Name: Alice Sebold
DOB: 6 September 1963
Place of birth: Madison, Wisconsin, USA
Ms. Sebold, were you a misfit growing up?
Oh yeah, sure. But I think almost all writers feel like they were misfits growing up!
Is that what it takes to be creative?
I think it takes desperation! When I teach, I always say that desperation is a great motivator. And a lot of students will judge themselves for how desperate they feel. But I think it’s a great thing, as long as what you’re desperate to do is not to succeed but to express something in a way you feel it really needs to be expressed, or to tell a story that you haven’t seen out there. The desperation has to come from a drive to express something. I want to learn and explore difficult things by writing.
Is that why your novels The Lovely Bones and The Almost Moon explore such dark subject matter?
I have a running joke with my friends that I’m waiting for the day I feel inspired by to write a “fluffy, happy, hippie novel” – which is my kind of fill-in title for a kind of book that I would love to be inspired to write just because it would be really fun to write it – but it just isn’t in my DNA. Those kinds of self-entertaining works don’t hold the interest for me enough.

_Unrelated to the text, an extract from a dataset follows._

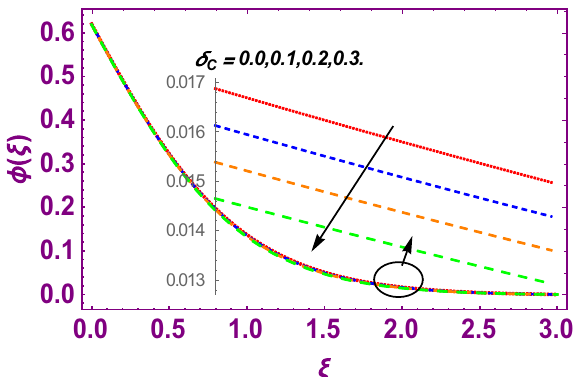
Figure 13. Effect of δ C on φ(ξ) .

“I think almost all writers feel like they were misfits growing up.”
What makes violence interesting enough to write about?
I’m interested in the things that separate us, and so the experience of violence or anything that’s taboo in its way is something that separates us. The reality is that so many of us, especially in this day and age, are having these experiences that the culture hasn’t yet caught up with in terms of making room for.

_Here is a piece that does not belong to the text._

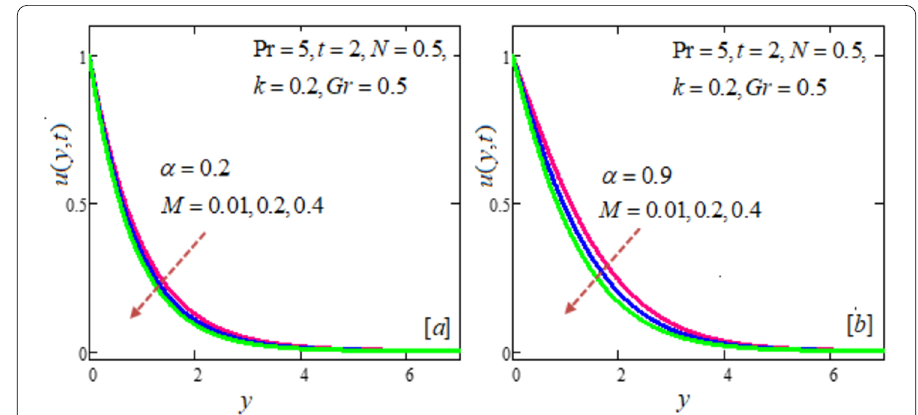
Figure 7 Velocity profile variation with magnetic parameter M and fractional parameter α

Could you say that you’re fascinated with finding beauty in pain?
I think I’m fascinated with understanding pain. And so ultimately when you’re in that pursuit, you find all the nuances of it. And one of them may indeed be beauty.

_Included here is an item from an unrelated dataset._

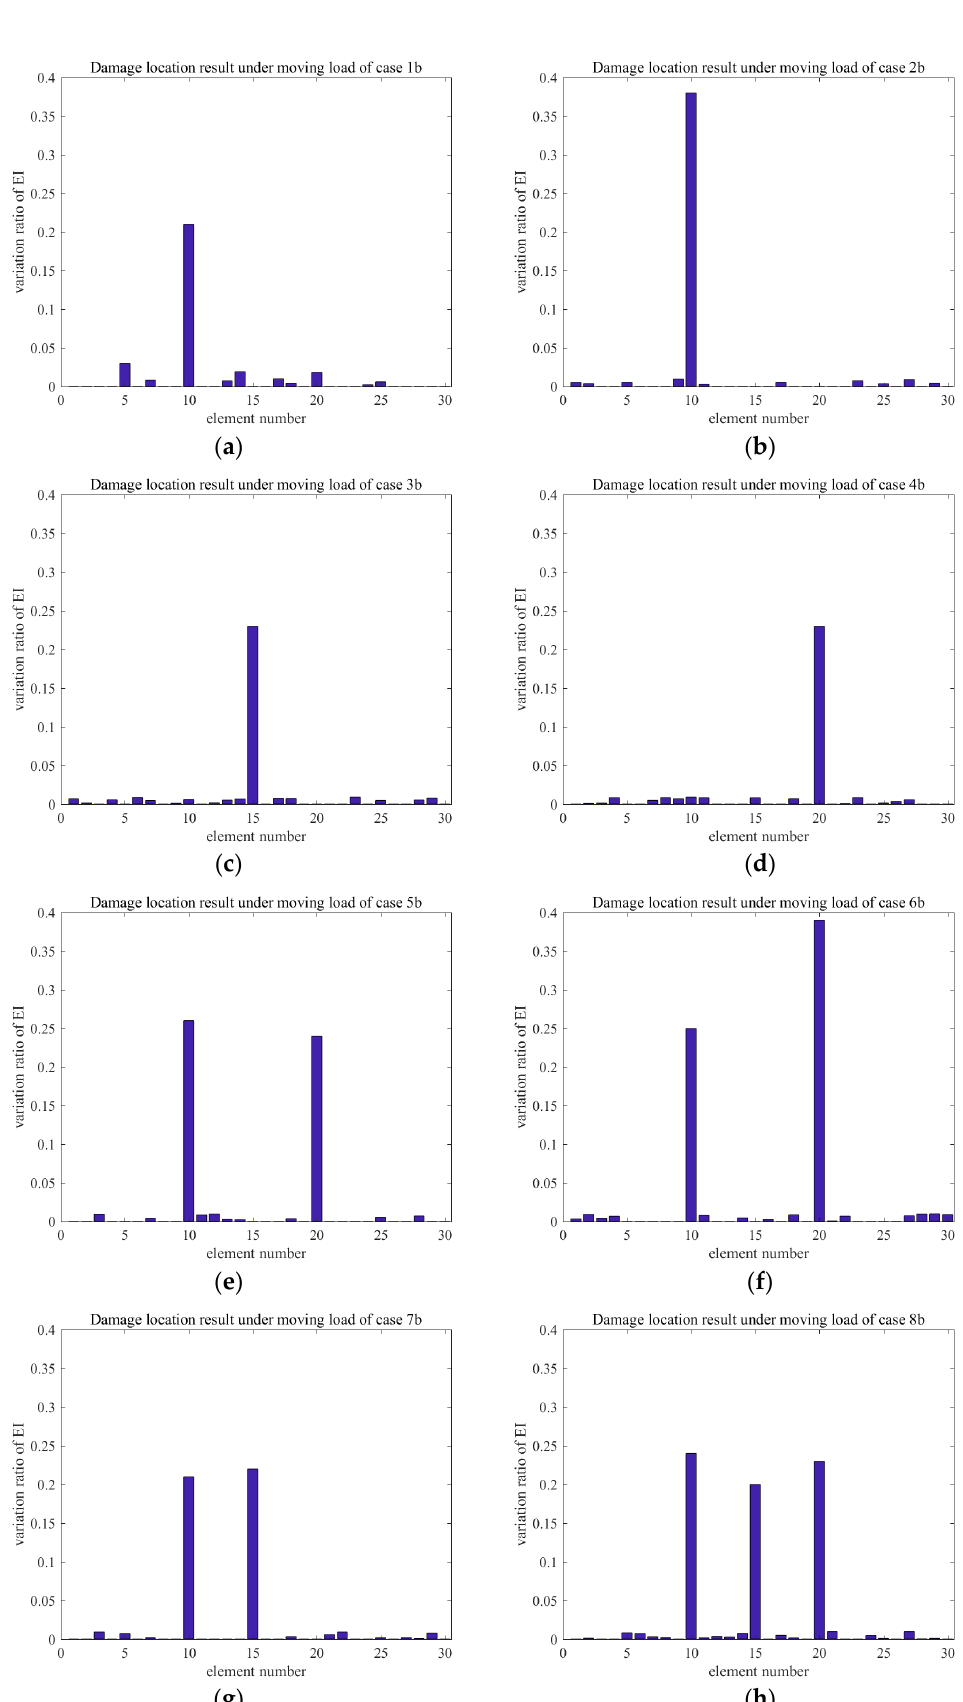
Figure 16. Damage location results under moving load of Group B: ( a ) DMG1b; ( b ) DMG2b; ( c )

Is there a kind of release in finding those nuances?
Sure, I think writing about anything that matters can be cathartic. The hope is that it’s not just self-involved. You can write things that provide a release for you, but they still have to be good books or good writing. So, the motivation should be, in my mind, to create characters and to understand, not necessarily to be searching for release.
What was your motivation for writing Lucky, a memoir that describes your experience of being raped?
Lucky felt like a process done in the service of what I would write in the future. It untangled the knot of me and fiction. I knew that I wanted to write about rape and I’d known that… Even the night I was being raped I knew that. I think a lot of writers feel like they have some kind of mission, and that was definitely one of mine.
To write about that experience?Initially, yes. There had been so little written in a novel form about rape in what I thought of as a “real way” that I felt I should be writing for everybody who’d ever been raped. I was trying to write to what I refer to as “the universal rape victim.” I felt like that was my responsibility. I think Lucky allowed me to give the specificity of my experience a place to exist within the confines of that book, and therefore remove any of that from whatever I would write in the future.
“Writing about anything that matters can be cathartic.”
Is it difficult to constantly have to relive your past through a work like Lucky?
No. I don’t mind that at all because I feel like I can help people. I think maybe that might have been true ten years ago or when talking too much about that created a wall between my creative process and me. Pain is emotional, but it’s also intellectual. The luxury of the intellect is that it helps you parse the emotion in a way that if it were just purely emotional, you wouldn’t be able to pin it down. That’s another thing about time passing, it makes things easier.
You’ve said that it often takes you a long time to find the voice of your protagonists. How do you go about finding your characters’ voices?
If I knew that answer, I would probably have written many more novels! (Laughs) In my experience, it hasn’t been the same for the three so far that I feel like I’ve found. Sometimes if you’re lucky, you just get a voice or a line or whatever… A big part of my process is really reading a lot of poetry. It’s usually down to three to five poets per each book, and then I read a few of their poems every morning before I sit down to work.
How does that influence your writing?
There’s something about reading the right poets that makes your own drive a little bit more diffuse. When I finally get to the page, I’m not hammering at it like a nail, I’m more available to the subconscious than I would be if it was just all me and my narrative lines. But every novel is so different in its process and in its characters and the writer’s attachment, when it’s written, what stage of life, all that stuff… It feels like I’ve finally reached a point where I’m working in a way that I really enjoy.
What way is that?
(Laughs) Not in the fluffy, happy, hippie way but in an editing kind of way; to deepen and understand. For the first time, I would say I’m just really enjoying the writing. And to that degree, it feels like such a wonderful time that I don’t want this part to end. But of course, at the same time… You do ultimately end the book.